Ext4 data corruption in stable kernels
Ext4 data corruption in stable kernels
Posted Dec 18, 2023 11:38 UTC (Mon) by farnz (subscriber, #17727)In reply to: Ext4 data corruption in stable kernels by jschrod
Parent article: Ext4 data corruption in stable kernels
I would marginally disagree; it is possible for a bug to not be a security bug. The difficulty is distinguishing bugs with no security relevance from those with security relevance, given that the kernel's overall threat model is very broad.
For example, a bug where the kernel sometimes clears the LSB of the blue channel of 16 bpc RGB colour on a DisplayPort link is almost certainly completely irrelevant; at the sorts of brightnesses monitors can do today, the difference between 16 bits each R and G and 15 bits of B, and 16 bits each R, G, B is below human perception.

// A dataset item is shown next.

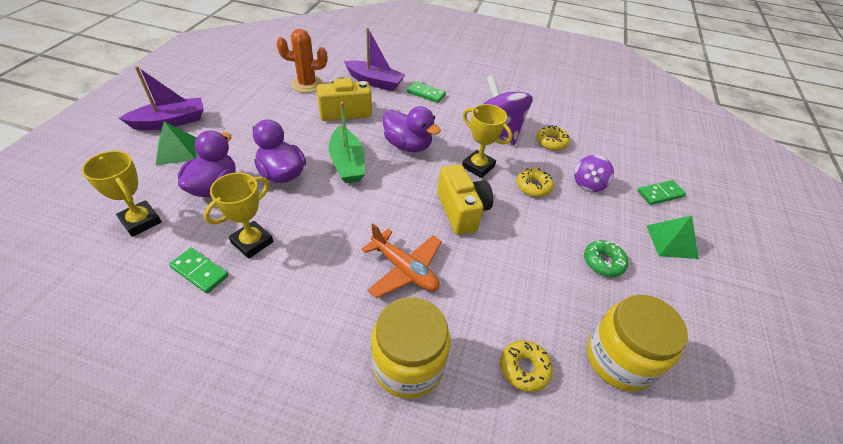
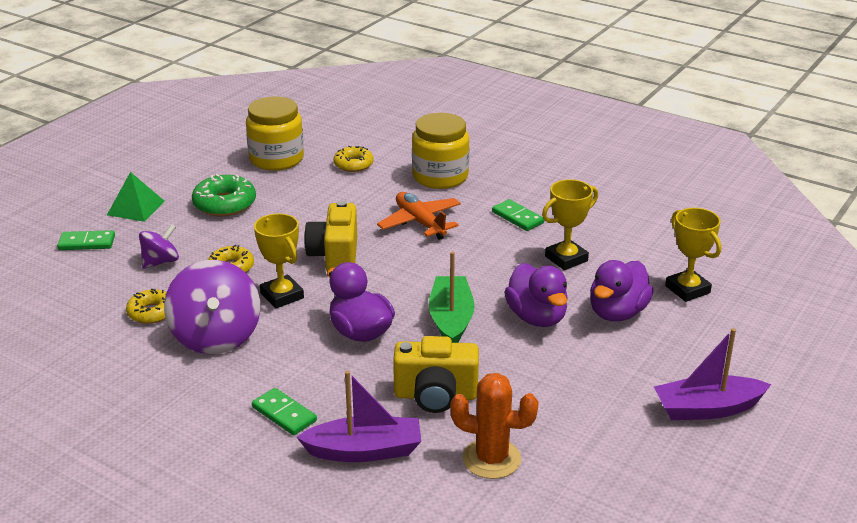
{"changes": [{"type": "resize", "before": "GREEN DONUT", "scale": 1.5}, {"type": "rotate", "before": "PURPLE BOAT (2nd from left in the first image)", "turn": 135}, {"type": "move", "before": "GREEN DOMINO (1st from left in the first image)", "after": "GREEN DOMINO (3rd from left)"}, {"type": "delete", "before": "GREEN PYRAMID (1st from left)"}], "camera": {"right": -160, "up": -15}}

But the challenge is that from my perspective, a bug in the kernel driver for a 100G Ethernet chip that connects via PCIe is completely irrelevant - I have no systems with that sort of hardware, nor is there a way for an attacker to add that hardware without my knowledge. Similarly, a bug in iSCSI that can only be tickled once iSCSI is in use is not security-relevant to me, since I have no iSCSI set up, so to tickle the bug, the attacker needs remote code execution already. From the perspective of a company running big servers that access bulk storage over iSCSI using 100G Ethernet, however, both of those bugs can be security bugs.
Should those bugs be "security" bugs, since if you happen to have the problematic setup, they're relevant? Or should they not be security bugs since most people don't have either 100G Ethernet or iSCSI setups?